> [WHAT IS BEING ASKED] Please copy all of the entries exactly, but drop every picture.

> [ENTRIES SUPPLIED]

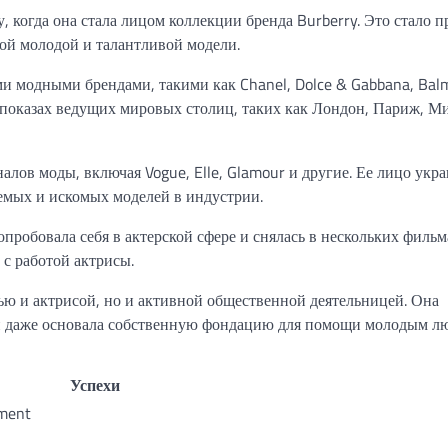
 когда она стала лицом коллекции бренда Burberry. Это стало 
той молодой и талантливой модели.
ми модными брендами, такими как Chanel, Dolce & Gabbana, Bal
 показах ведущих мировых столиц, таких как Лондон, Париж, М
лов моды, включая Vogue, Elle, Glamour и другие. Ее лицо укр
аемых и искомых моделей в индустрии.
пробовала себя в актерской сфере и снялась в нескольких фильм
 с работой актрисы.
ью и актрисой, но и активной общественной деятельницей. Она
и даже основала собственную фондацию для помощи молодым л
Успехи
ment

> [RESPONSE AREA]
 когда она стала лицом коллекции бренда Burberry. Это стало 
той молодой и талантливой модели.
ми модными брендами, такими как Chanel, Dolce & Gabbana, Bal
 показах ведущих мировых столиц, таких как Лондон, Париж, М
лов моды, включая Vogue, Elle, Glamour и другие. Ее лицо укр
аемых и искомых моделей в индустрии.
пробовала себя в актерской сфере и снялась в нескольких фильм
 с работой актрисы.
ью и актрисой, но и активной общественной деятельницей. Она
и даже основала собственную фондацию для помощи молодым л
Успехи
ment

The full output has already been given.